During a visit to Australia in March 2018, the Second Line of Defense team visited Williamtown Airbase and the Hunter Valley area.
The Hunter valley area is well known as a significant wine growing area but it also has technology firms which among other things are supporting the standup of the F-35s at Williamtown airbase.
According to an article published in Defence Connect on March 5, 2018., the role of Hunter Valley-based technology company Varley Group was described.
Hunter Valley-based technology company Varley Group has handed over the first two new deployable facilities to support operations of the RAAF’s new F-35 Lightning II Joint Strike Fighters.
These two facilities – transportable containers that will be outfitted with F-35 support equipment – are the first of 29 to be manufactured by Varley Group under a $37.5 million three-year contract.
Lockheed Martin Australia will complete a technology fit-out of the two deployable facilities.
One will house ICT equipment used on deployment while the other will provide a space for duty personnel and mission planning.
Once accepted by the RAAF, these facilities will be deployed to Luke AFB in Arizona where they will be used to support operations and maintenance of the first two RAAF F-35A aircraft planned for delivery to Australia in December 2018.
Lockheed Martin Australia chief executive Vince Di Pietro said completion of the first deployable facilities by Varley Group was a further reinforcement of Lockheed Martin Australia’s critical role in delivering an end-to-end sustainment solution for Australia’s advanced F-35 capability.
“As fifth-generation technology design pioneers, Lockheed Martin is uniquely placed to understand and meet the sustainment requirements of the world’s most advanced fighter aircraft; the F-35 Joint Strike Fighter,” he said at the handover ceremony at Varley Group’s Australian headquarters in Tomago on Monday.
“The RAAF’s deployable facilities will play a critical role in supporting operations and maintenance activities for the F-35A aircraft – predictive prognostic and mission support requirements in the realisation of a truly networked and integrated Australian Defence Force.”
Varley Group managing director Jeff Phillips said Varley and Lockheed Martin Australia had delivered on time an Australian build, made from Australian steel by Australian workers in the Hunter.
He said this was an opportunity to export the deployable facilities to the world.
“Without Lockheed Martin Australia’s investment in the Australian defence industry and more importantly in Varley Group, 20 direct Varley jobs, including two apprentices, and another 50 local jobs downstream in the supply chain, would’ve been lost to the Hunter,” Phillips said.
“The Hunter is on the verge of a defence jobs and defence exports boom.”

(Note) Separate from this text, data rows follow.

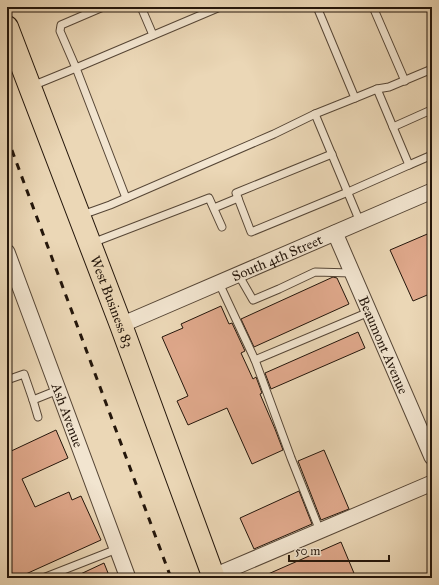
<svg xmlns="http://www.w3.org/2000/svg" width="439" height="585" font-family="'IM FELL Great Primer',serif">
  <rect width="100%" height="100%" fill="#ebd7b6"/>
  <filter id="stains"><feTurbulence type="fractalNoise" baseFrequency=".005" numOctaves="4"/><feColorMatrix values="0 0 0 0 .2 0 0 0 0 .09 0 0 0 0 .02 0 0 0 .5 -.17"/></filter>
  <radialGradient id="worn" r=".72"><stop offset=".6" stop-color="#630" stop-opacity="0"/><stop offset="1" stop-color="#630" stop-opacity=".3"/></radialGradient>
  <g fill="#dfa88b" stroke="#24160b">
    <path d="M432 232V293L413 301 390 250Z"/>
    <path d="M333 277 337 278 349 304 254 347 241 319Z"/>
    <path d="M221 306 229 324 232 323 245 351 241 353 253 379 256 377 262 393 260 394 275 429 283 450 252 464 227 408 188 425 177 401 188 396 162 337 183 328 181 324Z"/>
    <path d="M358 332 365 348 271 389 265 373Z"/>
    <path d="M56 430 68 458 22 479 35 507 69 492 72 500 81 496 101 540 17 578H7V453Z"/>
    <path d="M324 450 349 509 321 520 298 461Z"/>
    <path d="M299 491 312 524 254 549 240 518Z"/>
    <path d="M341 542 356 578H259Z"/>
    <path d="M104 563 110 578H72Z"/>
  </g>
  <g fill="none" stroke-linecap="round" stroke-linejoin="round">
    <defs>
      <g id="service">
        <path d="M141 7 153 35"/>
        <path d="M373 7 405 81"/>
        <path d="M32 86 76 68 60 31 61 25 103 7"/>
        <path d="M377 89 389 87 432 69"/>
        <path d="M315 114 360 222"/>
        <path d="M393 127 431 110"/>
        <path d="M332 154 236 193 251 232 348 192 409 165 377 89 355 98"/>
        <path d="M409 165 432 155"/>
        <path d="M126 198 76 68 220 7"/>
        <path d="M214 208 238 198"/>
        <path d="M82 215 110 205 274 134 315 114 355 98 317 7"/>
        <path d="M92 243 209 198 222 227"/>
        <path d="M238 274 253 300 279 289 315 272 352 273"/>
        <path d="M219 283 255 360 369 312"/>
        <path d="M255 360 291 458 320 531"/>
        <path d="M7 380 24 374 33 400 58 390"/>
        <path d="M33 400 38 417"/>
        <path d="M43 578 117 549"/>
      </g>
      <g id="minor">
        <path id="s1" d="M335 233 432 457"/>
        <path id="s2" d="M7 252 128 578"/>
        <path id="s3" d="M121 325 432 191"/>
        <path d="M214 576 432 483"/>
      </g>
      <g id="primary">
        <path id="s4" d="M7 27 121 325 214 578"/>
      </g>
    </defs>
    <use href="#service" stroke="#564636" stroke-width="9"/>
    <use href="#minor" stroke="#564636" stroke-width="17"/>
    <use href="#primary" stroke="#24160b" stroke-width="24"/>
    <use href="#service" stroke="#f2e5d0" stroke-width="7"/>
    <use href="#minor" stroke="#f2e5d0" stroke-width="15"/>
    <use href="#primary" stroke="#ebd7b6" stroke-width="22"/>
    <path stroke="#24160b" stroke-width="3" stroke-dasharray="7 7" stroke-linecap="butt" d="M7 137 171 578"/>
  </g>
  <g text-anchor="middle" stroke-width="3.5" stroke-linejoin="round" paint-order="stroke">
    <g font-size="14" fill="#24160b" stroke="#f2e5d0">
      <text dy="5" stroke="none"><textPath href="#s3" startOffset="170">South 4th Street</textPath></text>
      <text dy="5" stroke="none"><textPath href="#s4" startOffset="294">West Business 83</textPath></text>
      <text dy="5" stroke="none"><textPath href="#s1" startOffset="122">Beaumont Avenue</textPath></text>
      <text dy="5" stroke="none"><textPath href="#s2" startOffset="174">Ash Avenue</textPath></text>
    </g>
  </g>
  <rect width="439" height="585" fill="none" stroke="#ebd7b6" stroke-width="24"/>
  <rect x="8" y="8" width="423" height="569" fill="none" stroke="#24160b" stroke-width="2"/>
  <rect x="12" y="12" width="415" height="561" fill="none" stroke="#24160b"/>
  <path d="M289 555v6h100v-6" fill="none" stroke="#24160b" stroke-width="2"/>
  <text x="295" y="555" font-size="12" fill="#24160b" stroke="#f2e5d0" stroke-width="3" paint-order="stroke">50 m</text>
  <rect width="100%" height="100%" filter="url(#stains)"/>
  <rect width="100%" height="100%" fill="url(#worn)"/>
</svg>
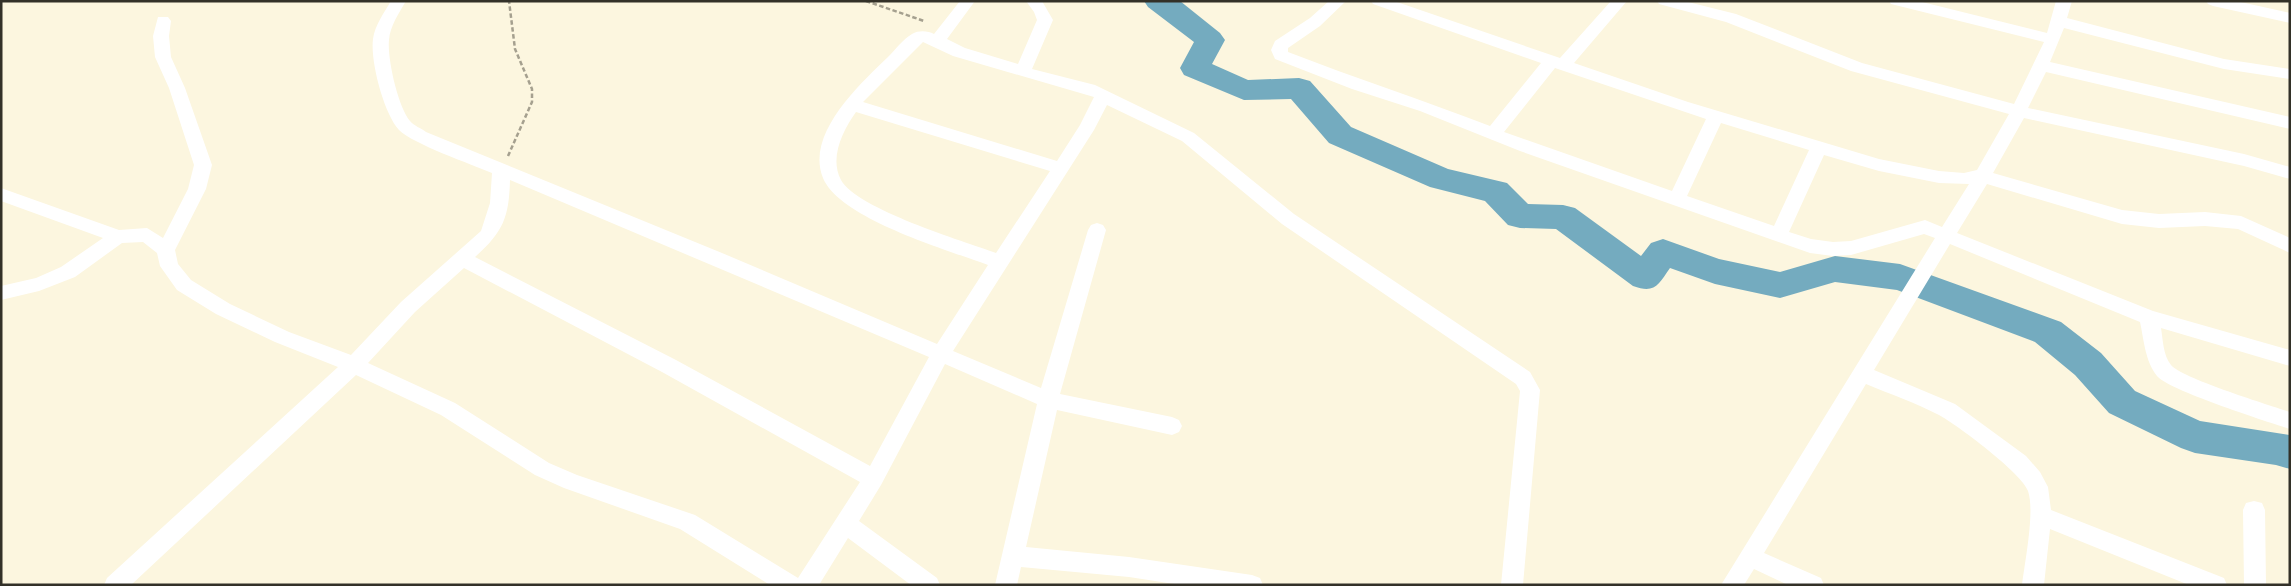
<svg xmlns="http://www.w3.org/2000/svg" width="2291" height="586" viewBox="0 0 2291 586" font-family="Helvetica,sans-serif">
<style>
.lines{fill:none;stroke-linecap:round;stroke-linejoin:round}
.river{fill:#74abbf;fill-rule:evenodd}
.path{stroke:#a5a08f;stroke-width:2.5;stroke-dasharray:4.5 2.5;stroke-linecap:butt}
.street{fill:#fff;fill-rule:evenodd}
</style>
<rect width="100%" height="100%" fill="#fcf6df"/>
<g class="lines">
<path class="river" d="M 1144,1 L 1180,1 L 1220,33 L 1225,40 L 1212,64 L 1248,80 L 1299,78 L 1310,81 L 1351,127 L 1448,169 L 1507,183 L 1528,204 L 1563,205 L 1575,208 L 1641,256 L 1651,243 L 1663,239 L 1719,259 L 1780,272 L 1835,256 L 1900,264 L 2061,322 L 2101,353 L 2135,391 L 2200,421 L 2290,435 L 2290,469 L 2276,465 L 2195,453 L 2181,448 L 2109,413 L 2075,375 L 2035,342 L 1897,290 L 1835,282 L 1780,298 L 1715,284 L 1670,268 C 1658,285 1655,294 1633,286 L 1556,229 L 1520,228 L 1508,225 L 1485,201 L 1430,187 L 1329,143 L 1291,99 L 1244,100 L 1184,75 L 1180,68 L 1194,42 L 1148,7 Z"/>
<path class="path" d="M 866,1 L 924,21
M 508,156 L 532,102 L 532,89 L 515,49 L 509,1"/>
<path class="street" d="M 391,1 L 406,1 C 399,13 390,26 389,40 C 387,58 398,107 410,121 C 414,126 421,128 426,132 L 722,253 L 937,344 L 988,265 C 948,250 840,219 823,178 C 805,134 860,84 888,57 C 895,50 903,39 912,34 C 919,30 928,31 934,34 L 960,1 L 975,1 L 947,39 L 965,48 L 1018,64 L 1037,20 L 1034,12 L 1026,1 L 1042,1 L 1053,20 L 1032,69 L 1095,85 L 1194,133 L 1294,214 L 1530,372 L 1540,390 L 1523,585 L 1501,585 L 1520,391 L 1516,384 L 1282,224 L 1182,141 L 1107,105 L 1094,130 L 953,351 L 1041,388 L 1088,230 L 1091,225 L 1097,223 L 1103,225 L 1106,230 L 1060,394 L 1172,417 L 1179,420 L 1182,426 L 1179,432 L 1172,435 L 1057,410 L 1026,547 L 1129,557 L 1252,575 L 1260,578 L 1263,585 L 1181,585 L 1129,577 L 1021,567 L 1017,585 L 995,585 L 1037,404 L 945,364 L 881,485 L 859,521 L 937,578 L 940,585 L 911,585 L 848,538 L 819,585 L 770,585 L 680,529 L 564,488 L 535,475 L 441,415 L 356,375 L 131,585 L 104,585 L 107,578 L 338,367 L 275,342 L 216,314 L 177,290 L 160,266 L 157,253 L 143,242 L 122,243 L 75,277 L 39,291 L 1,300 L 1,286 L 36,278 L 61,267 L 103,238 L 1,201 L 1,188 L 119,230 L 147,228 L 163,238 L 188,189 L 194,165 L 169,88 L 155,57 L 153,36 L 158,17 L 168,17 L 171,21 L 169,36 L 171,57 L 185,88 L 212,165 L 206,189 L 175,250 L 178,264 L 191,280 L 230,304 L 289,332 L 351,355 L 401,302 L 481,231 L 490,203 L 492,173 C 471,164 413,144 399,130 C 384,114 370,61 373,39 C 375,25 384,13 391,1 ZM 923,42 L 953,56 L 1094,97 L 1080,125 L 1057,161 L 863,102 ZM 856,112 L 1050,171 L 996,253 C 963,241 857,209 841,180 C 829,158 843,130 856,112 ZM 510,180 L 929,357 L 870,466 L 676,360 L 475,257 C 503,232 509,218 510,180 ZM 464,268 L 662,372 L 860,482 L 798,578 L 695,515 L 577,475 L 549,463 L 455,403 L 368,363 L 415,312 Z
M 1329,1 L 1346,1 L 1320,26 L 1288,48 L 1288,52 C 1355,78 1423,100 1490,126 L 1541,63 L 1373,4 L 1371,1 L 1394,1 L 1560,58 L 1611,1 L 1627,1 L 1574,63 L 1688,102 L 1879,159 L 1939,171 L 1964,173 L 1977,170 L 2009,114 L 1851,71 L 1726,22 L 1659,4 L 1657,1 L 1684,1 L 1736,14 L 1862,63 L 2014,104 L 2044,42 L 1891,4 L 1889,1 L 1918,1 L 2047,33 L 2056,1 L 2072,1 L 2067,18 L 2224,59 L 2290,69 L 2290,79 L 2224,69 L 2064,28 L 2050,62 L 2290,117 L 2290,129 L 2046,72 L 2028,108 L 2244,154 L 2290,167 L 2290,179 L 2244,166 L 2024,118 L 1993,173 L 2122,210 L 2159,214 L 2205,212 L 2241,216 L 2290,238 L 2290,253 L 2238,229 L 2205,226 L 2159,228 L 2122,224 L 1987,184 L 1957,233 L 2153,311 L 2290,350 L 2290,366 L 2161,328 C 2163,340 2163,355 2171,365 C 2181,378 2269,405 2290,412 L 2290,429 C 2268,422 2168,390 2157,376 C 2145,361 2144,340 2140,322 L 1950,244 L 1874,370 L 1955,404 L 2026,456 L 2040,472 L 2048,487 L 2051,510 L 2224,578 L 2227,585 L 2189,585 L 2050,529 L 2044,585 L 2022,585 C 2025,561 2035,511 2028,491 C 2023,474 1956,424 1939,415 C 1916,403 1890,394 1866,384 L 1764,553 L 1821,578 L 1824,585 L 1788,585 L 1754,569 L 1744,585 L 1721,585 L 1935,238 L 1924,234 L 1851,255 L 1833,256 L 1810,253 L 1520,151 L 1420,111 L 1352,89 L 1275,59 L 1271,50 L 1275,41 L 1310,18 ZM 1555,68 L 1706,119 L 1672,191 L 1504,132 ZM 1721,123 L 1809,150 L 1774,226 L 1687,196 ZM 1824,155 L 1879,171 L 1939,183 L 1969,184 L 1942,227 L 1925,220 L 1851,241 L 1833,242 L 1811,239 L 1789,232 Z
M 2206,1 L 2236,1 L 2290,13 L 2290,23 L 2213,6 L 2208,4 Z
M 2254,501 L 2262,503 L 2265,510 L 2266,585 L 2244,585 L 2243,510 L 2246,503 Z"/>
</g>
<rect width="2291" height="586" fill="none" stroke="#333128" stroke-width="5"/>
</svg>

Defence Industry Minister Christopher Pyne said these new facilities were critical to enabling F-35s to be operated and maintained while deployed away their home bases.
“Without the deployable facilities, the aircraft’s full capabilities will not be realised,” he said.
“This is another strong example of opportunities in Australia’s expanding defence industry being taken up by companies in Australia’s regional areas.”
Australia is buying 72 F-35 aircraft, with the first two arriving in Australia at the end of the year.
Currently, the first two aircraft are flying in the US as part of the international pilot training pool at Luke USAF base in Arizona.
The new aircraft will be based at RAAF bases at Williamtown, NSW, and Tindal in the Northern Territory.